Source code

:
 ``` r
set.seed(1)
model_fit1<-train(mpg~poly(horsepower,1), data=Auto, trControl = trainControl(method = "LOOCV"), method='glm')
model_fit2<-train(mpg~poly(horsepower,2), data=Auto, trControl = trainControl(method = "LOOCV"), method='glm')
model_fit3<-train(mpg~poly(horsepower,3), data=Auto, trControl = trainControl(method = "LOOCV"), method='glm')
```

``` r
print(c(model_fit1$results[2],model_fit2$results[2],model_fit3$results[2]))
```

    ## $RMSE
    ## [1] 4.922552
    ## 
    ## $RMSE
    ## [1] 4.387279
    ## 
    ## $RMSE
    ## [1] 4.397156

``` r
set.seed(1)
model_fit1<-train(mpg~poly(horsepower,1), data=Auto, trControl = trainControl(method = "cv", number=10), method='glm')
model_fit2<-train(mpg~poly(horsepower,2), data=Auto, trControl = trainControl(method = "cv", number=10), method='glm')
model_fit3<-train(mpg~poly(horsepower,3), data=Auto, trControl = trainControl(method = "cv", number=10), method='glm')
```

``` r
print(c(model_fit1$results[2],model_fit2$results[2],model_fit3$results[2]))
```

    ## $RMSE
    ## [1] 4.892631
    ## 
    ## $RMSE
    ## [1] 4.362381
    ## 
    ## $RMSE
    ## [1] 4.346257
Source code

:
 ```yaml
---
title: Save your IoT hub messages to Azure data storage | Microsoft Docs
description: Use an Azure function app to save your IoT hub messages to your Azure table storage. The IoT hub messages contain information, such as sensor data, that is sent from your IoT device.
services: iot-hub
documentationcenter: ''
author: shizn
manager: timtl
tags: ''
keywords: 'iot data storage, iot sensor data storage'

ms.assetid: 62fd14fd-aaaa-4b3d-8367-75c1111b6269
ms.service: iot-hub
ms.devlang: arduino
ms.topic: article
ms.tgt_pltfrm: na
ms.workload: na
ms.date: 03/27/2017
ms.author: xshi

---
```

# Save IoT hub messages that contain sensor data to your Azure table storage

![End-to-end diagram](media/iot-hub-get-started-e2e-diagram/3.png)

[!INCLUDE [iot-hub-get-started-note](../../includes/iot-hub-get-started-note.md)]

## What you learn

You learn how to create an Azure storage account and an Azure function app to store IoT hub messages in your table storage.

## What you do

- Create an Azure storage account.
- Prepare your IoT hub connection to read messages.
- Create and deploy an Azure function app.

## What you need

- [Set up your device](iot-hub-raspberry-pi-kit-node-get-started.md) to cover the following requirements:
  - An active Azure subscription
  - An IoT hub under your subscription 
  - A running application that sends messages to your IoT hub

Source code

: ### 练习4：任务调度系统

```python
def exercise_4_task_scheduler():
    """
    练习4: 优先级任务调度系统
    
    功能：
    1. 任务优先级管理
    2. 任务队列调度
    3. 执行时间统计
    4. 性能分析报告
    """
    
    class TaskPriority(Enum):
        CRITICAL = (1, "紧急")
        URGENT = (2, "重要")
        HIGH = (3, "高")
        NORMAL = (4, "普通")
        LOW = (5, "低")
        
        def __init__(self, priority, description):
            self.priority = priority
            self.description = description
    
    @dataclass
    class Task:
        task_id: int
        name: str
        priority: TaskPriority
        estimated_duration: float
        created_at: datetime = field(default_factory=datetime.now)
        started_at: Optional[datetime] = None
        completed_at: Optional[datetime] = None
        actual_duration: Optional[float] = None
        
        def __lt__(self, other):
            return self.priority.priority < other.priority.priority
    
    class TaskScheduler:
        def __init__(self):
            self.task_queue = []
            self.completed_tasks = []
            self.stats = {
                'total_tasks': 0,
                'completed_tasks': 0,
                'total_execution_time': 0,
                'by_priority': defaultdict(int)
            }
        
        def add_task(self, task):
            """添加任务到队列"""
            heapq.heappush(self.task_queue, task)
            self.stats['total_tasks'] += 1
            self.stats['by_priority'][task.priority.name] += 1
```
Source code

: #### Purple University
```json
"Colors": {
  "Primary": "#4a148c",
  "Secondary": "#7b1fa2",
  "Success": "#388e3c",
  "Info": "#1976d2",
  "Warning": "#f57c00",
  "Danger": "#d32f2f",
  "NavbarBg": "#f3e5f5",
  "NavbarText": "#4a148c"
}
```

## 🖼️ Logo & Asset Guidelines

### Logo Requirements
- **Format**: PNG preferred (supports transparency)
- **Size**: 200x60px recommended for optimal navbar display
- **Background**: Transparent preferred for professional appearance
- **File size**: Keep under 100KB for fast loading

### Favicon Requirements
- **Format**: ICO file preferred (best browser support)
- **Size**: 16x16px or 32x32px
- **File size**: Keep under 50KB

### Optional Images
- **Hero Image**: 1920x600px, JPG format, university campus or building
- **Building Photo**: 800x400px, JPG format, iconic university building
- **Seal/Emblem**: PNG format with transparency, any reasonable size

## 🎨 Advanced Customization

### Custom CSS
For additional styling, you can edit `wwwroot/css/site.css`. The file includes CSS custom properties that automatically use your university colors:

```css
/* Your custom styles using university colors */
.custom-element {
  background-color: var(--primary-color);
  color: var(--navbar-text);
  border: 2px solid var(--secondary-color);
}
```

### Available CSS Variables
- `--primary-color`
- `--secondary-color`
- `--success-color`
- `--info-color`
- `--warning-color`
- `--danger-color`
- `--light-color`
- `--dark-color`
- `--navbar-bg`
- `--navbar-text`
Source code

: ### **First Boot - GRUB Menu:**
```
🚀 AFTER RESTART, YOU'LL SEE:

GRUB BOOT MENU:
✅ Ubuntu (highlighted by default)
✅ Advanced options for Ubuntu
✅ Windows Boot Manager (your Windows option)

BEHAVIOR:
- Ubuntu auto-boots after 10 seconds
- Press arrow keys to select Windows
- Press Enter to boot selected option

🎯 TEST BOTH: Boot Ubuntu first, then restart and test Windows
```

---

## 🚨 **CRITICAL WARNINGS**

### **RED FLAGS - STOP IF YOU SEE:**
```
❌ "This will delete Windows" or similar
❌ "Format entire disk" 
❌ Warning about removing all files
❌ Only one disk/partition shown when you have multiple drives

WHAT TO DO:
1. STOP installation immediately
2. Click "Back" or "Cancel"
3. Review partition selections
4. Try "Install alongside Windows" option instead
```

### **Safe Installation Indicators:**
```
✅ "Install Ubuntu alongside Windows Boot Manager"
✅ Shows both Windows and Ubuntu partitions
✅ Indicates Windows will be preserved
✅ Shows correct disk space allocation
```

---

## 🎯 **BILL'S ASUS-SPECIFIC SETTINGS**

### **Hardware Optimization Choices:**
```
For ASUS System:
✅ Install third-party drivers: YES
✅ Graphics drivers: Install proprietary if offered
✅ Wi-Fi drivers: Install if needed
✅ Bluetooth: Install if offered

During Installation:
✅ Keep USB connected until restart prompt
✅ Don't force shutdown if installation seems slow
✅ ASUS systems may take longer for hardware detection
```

▸ **Exercise aim**:
Exactly what appears above must be set down again in full.

▸ **Result**:
Source code

:
 ``` r
set.seed(1)
model_fit1<-train(mpg~poly(horsepower,1), data=Auto, trControl = trainControl(method = "LOOCV"), method='glm')
model_fit2<-train(mpg~poly(horsepower,2), data=Auto, trControl = trainControl(method = "LOOCV"), method='glm')
model_fit3<-train(mpg~poly(horsepower,3), data=Auto, trControl = trainControl(method = "LOOCV"), method='glm')
```

``` r
print(c(model_fit1$results[2],model_fit2$results[2],model_fit3$results[2]))
```

    ## $RMSE
    ## [1] 4.922552
    ## 
    ## $RMSE
    ## [1] 4.387279
    ## 
    ## $RMSE
    ## [1] 4.397156

``` r
set.seed(1)
model_fit1<-train(mpg~poly(horsepower,1), data=Auto, trControl = trainControl(method = "cv", number=10), method='glm')
model_fit2<-train(mpg~poly(horsepower,2), data=Auto, trControl = trainControl(method = "cv", number=10), method='glm')
model_fit3<-train(mpg~poly(horsepower,3), data=Auto, trControl = trainControl(method = "cv", number=10), method='glm')
```

``` r
print(c(model_fit1$results[2],model_fit2$results[2],model_fit3$results[2]))
```

    ## $RMSE
    ## [1] 4.892631
    ## 
    ## $RMSE
    ## [1] 4.362381
    ## 
    ## $RMSE
    ## [1] 4.346257
Source code

:
 ```yaml
---
title: Save your IoT hub messages to Azure data storage | Microsoft Docs
description: Use an Azure function app to save your IoT hub messages to your Azure table storage. The IoT hub messages contain information, such as sensor data, that is sent from your IoT device.
services: iot-hub
documentationcenter: ''
author: shizn
manager: timtl
tags: ''
keywords: 'iot data storage, iot sensor data storage'

ms.assetid: 62fd14fd-aaaa-4b3d-8367-75c1111b6269
ms.service: iot-hub
ms.devlang: arduino
ms.topic: article
ms.tgt_pltfrm: na
ms.workload: na
ms.date: 03/27/2017
ms.author: xshi

---
```

# Save IoT hub messages that contain sensor data to your Azure table storage

![End-to-end diagram](media/iot-hub-get-started-e2e-diagram/3.png)

[!INCLUDE [iot-hub-get-started-note](../../includes/iot-hub-get-started-note.md)]

## What you learn

You learn how to create an Azure storage account and an Azure function app to store IoT hub messages in your table storage.

## What you do

- Create an Azure storage account.
- Prepare your IoT hub connection to read messages.
- Create and deploy an Azure function app.

## What you need

- [Set up your device](iot-hub-raspberry-pi-kit-node-get-started.md) to cover the following requirements:
  - An active Azure subscription
  - An IoT hub under your subscription 
  - A running application that sends messages to your IoT hub

Source code

: ### 练习4：任务调度系统

```python
def exercise_4_task_scheduler():
    """
    练习4: 优先级任务调度系统
    
    功能：
    1. 任务优先级管理
    2. 任务队列调度
    3. 执行时间统计
    4. 性能分析报告
    """
    
    class TaskPriority(Enum):
        CRITICAL = (1, "紧急")
        URGENT = (2, "重要")
        HIGH = (3, "高")
        NORMAL = (4, "普通")
        LOW = (5, "低")
        
        def __init__(self, priority, description):
            self.priority = priority
            self.description = description
    
    @dataclass
    class Task:
        task_id: int
        name: str
        priority: TaskPriority
        estimated_duration: float
        created_at: datetime = field(default_factory=datetime.now)
        started_at: Optional[datetime] = None
        completed_at: Optional[datetime] = None
        actual_duration: Optional[float] = None
        
        def __lt__(self, other):
            return self.priority.priority < other.priority.priority
    
    class TaskScheduler:
        def __init__(self):
            self.task_queue = []
            self.completed_tasks = []
            self.stats = {
                'total_tasks': 0,
                'completed_tasks': 0,
                'total_execution_time': 0,
                'by_priority': defaultdict(int)
            }
        
        def add_task(self, task):
            """添加任务到队列"""
            heapq.heappush(self.task_queue, task)
            self.stats['total_tasks'] += 1
            self.stats['by_priority'][task.priority.name] += 1
```
Source code

: #### Purple University
```json
"Colors": {
  "Primary": "#4a148c",
  "Secondary": "#7b1fa2",
  "Success": "#388e3c",
  "Info": "#1976d2",
  "Warning": "#f57c00",
  "Danger": "#d32f2f",
  "NavbarBg": "#f3e5f5",
  "NavbarText": "#4a148c"
}
```

## 🖼️ Logo & Asset Guidelines

### Logo Requirements
- **Format**: PNG preferred (supports transparency)
- **Size**: 200x60px recommended for optimal navbar display
- **Background**: Transparent preferred for professional appearance
- **File size**: Keep under 100KB for fast loading

### Favicon Requirements
- **Format**: ICO file preferred (best browser support)
- **Size**: 16x16px or 32x32px
- **File size**: Keep under 50KB

### Optional Images
- **Hero Image**: 1920x600px, JPG format, university campus or building
- **Building Photo**: 800x400px, JPG format, iconic university building
- **Seal/Emblem**: PNG format with transparency, any reasonable size

## 🎨 Advanced Customization

### Custom CSS
For additional styling, you can edit `wwwroot/css/site.css`. The file includes CSS custom properties that automatically use your university colors:

```css
/* Your custom styles using university colors */
.custom-element {
  background-color: var(--primary-color);
  color: var(--navbar-text);
  border: 2px solid var(--secondary-color);
}
```

### Available CSS Variables
- `--primary-color`
- `--secondary-color`
- `--success-color`
- `--info-color`
- `--warning-color`
- `--danger-color`
- `--light-color`
- `--dark-color`
- `--navbar-bg`
- `--navbar-text`
Source code

: ### **First Boot - GRUB Menu:**
```
🚀 AFTER RESTART, YOU'LL SEE:

GRUB BOOT MENU:
✅ Ubuntu (highlighted by default)
✅ Advanced options for Ubuntu
✅ Windows Boot Manager (your Windows option)

BEHAVIOR:
- Ubuntu auto-boots after 10 seconds
- Press arrow keys to select Windows
- Press Enter to boot selected option

🎯 TEST BOTH: Boot Ubuntu first, then restart and test Windows
```

---

## 🚨 **CRITICAL WARNINGS**

### **RED FLAGS - STOP IF YOU SEE:**
```
❌ "This will delete Windows" or similar
❌ "Format entire disk" 
❌ Warning about removing all files
❌ Only one disk/partition shown when you have multiple drives

WHAT TO DO:
1. STOP installation immediately
2. Click "Back" or "Cancel"
3. Review partition selections
4. Try "Install alongside Windows" option instead
```

### **Safe Installation Indicators:**
```
✅ "Install Ubuntu alongside Windows Boot Manager"
✅ Shows both Windows and Ubuntu partitions
✅ Indicates Windows will be preserved
✅ Shows correct disk space allocation
```

---

## 🎯 **BILL'S ASUS-SPECIFIC SETTINGS**

### **Hardware Optimization Choices:**
```
For ASUS System:
✅ Install third-party drivers: YES
✅ Graphics drivers: Install proprietary if offered
✅ Wi-Fi drivers: Install if needed
✅ Bluetooth: Install if offered

During Installation:
✅ Keep USB connected until restart prompt
✅ Don't force shutdown if installation seems slow
✅ ASUS systems may take longer for hardware detection
```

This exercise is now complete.